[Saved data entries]
◇ ◇ ◇ ◇ ◇ ◇ ◇

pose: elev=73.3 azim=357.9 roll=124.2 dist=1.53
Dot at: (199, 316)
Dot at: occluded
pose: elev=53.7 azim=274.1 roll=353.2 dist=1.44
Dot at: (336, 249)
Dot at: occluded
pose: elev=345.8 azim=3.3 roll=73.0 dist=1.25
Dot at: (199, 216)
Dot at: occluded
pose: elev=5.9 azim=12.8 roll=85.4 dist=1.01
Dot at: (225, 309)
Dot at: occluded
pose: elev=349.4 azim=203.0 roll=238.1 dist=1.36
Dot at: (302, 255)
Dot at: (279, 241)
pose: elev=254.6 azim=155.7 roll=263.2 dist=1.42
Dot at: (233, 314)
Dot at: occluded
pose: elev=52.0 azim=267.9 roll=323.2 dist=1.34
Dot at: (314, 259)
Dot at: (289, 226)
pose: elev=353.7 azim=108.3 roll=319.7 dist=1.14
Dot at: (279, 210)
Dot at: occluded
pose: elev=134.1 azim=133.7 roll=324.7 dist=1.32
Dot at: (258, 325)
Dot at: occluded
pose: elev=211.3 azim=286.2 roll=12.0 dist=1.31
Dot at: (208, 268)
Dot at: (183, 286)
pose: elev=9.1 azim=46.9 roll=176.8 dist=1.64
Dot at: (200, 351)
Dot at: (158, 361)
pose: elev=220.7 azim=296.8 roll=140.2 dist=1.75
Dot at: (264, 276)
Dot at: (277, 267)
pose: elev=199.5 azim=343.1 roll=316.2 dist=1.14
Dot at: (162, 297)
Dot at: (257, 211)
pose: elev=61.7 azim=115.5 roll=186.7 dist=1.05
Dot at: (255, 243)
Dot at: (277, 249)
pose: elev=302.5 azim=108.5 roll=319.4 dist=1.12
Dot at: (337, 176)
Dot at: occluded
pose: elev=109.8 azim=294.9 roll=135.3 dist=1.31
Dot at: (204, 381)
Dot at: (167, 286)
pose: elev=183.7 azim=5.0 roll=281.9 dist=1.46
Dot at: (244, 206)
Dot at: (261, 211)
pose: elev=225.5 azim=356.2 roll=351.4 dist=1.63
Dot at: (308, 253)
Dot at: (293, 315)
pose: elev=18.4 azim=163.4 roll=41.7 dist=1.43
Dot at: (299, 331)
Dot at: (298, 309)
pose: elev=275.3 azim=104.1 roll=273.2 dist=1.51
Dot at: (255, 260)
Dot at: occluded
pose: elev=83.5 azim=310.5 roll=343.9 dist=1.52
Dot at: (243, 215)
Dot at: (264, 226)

◇ ◇ ◇ ◇ ◇ ◇ ◇

> **EXERCISE DIRECTIONS**: Rewrite all the entries above, changing "dist" to "distance" wherever it occurs and leaving every other character as it is.

> **RESULT OF THE EXERCISE**:
pose: elev=73.3 azim=357.9 roll=124.2 distance=1.53
Dot at: (199, 316)
Dot at: occluded
pose: elev=53.7 azim=274.1 roll=353.2 distance=1.44
Dot at: (336, 249)
Dot at: occluded
pose: elev=345.8 azim=3.3 roll=73.0 distance=1.25
Dot at: (199, 216)
Dot at: occluded
pose: elev=5.9 azim=12.8 roll=85.4 distance=1.01
Dot at: (225, 309)
Dot at: occluded
pose: elev=349.4 azim=203.0 roll=238.1 distance=1.36
Dot at: (302, 255)
Dot at: (279, 241)
pose: elev=254.6 azim=155.7 roll=263.2 distance=1.42
Dot at: (233, 314)
Dot at: occluded
pose: elev=52.0 azim=267.9 roll=323.2 distance=1.34
Dot at: (314, 259)
Dot at: (289, 226)
pose: elev=353.7 azim=108.3 roll=319.7 distance=1.14
Dot at: (279, 210)
Dot at: occluded
pose: elev=134.1 azim=133.7 roll=324.7 distance=1.32
Dot at: (258, 325)
Dot at: occluded
pose: elev=211.3 azim=286.2 roll=12.0 distance=1.31
Dot at: (208, 268)
Dot at: (183, 286)
pose: elev=9.1 azim=46.9 roll=176.8 distance=1.64
Dot at: (200, 351)
Dot at: (158, 361)
pose: elev=220.7 azim=296.8 roll=140.2 distance=1.75
Dot at: (264, 276)
Dot at: (277, 267)
pose: elev=199.5 azim=343.1 roll=316.2 distance=1.14
Dot at: (162, 297)
Dot at: (257, 211)
pose: elev=61.7 azim=115.5 roll=186.7 distance=1.05
Dot at: (255, 243)
Dot at: (277, 249)
pose: elev=302.5 azim=108.5 roll=319.4 distance=1.12
Dot at: (337, 176)
Dot at: occluded
pose: elev=109.8 azim=294.9 roll=135.3 distance=1.31
Dot at: (204, 381)
Dot at: (167, 286)
pose: elev=183.7 azim=5.0 roll=281.9 distance=1.46
Dot at: (244, 206)
Dot at: (261, 211)
pose: elev=225.5 azim=356.2 roll=351.4 distance=1.63
Dot at: (308, 253)
Dot at: (293, 315)
pose: elev=18.4 azim=163.4 roll=41.7 distance=1.43
Dot at: (299, 331)
Dot at: (298, 309)
pose: elev=275.3 azim=104.1 roll=273.2 distance=1.51
Dot at: (255, 260)
Dot at: occluded
pose: elev=83.5 azim=310.5 roll=343.9 distance=1.52
Dot at: (243, 215)
Dot at: (264, 226)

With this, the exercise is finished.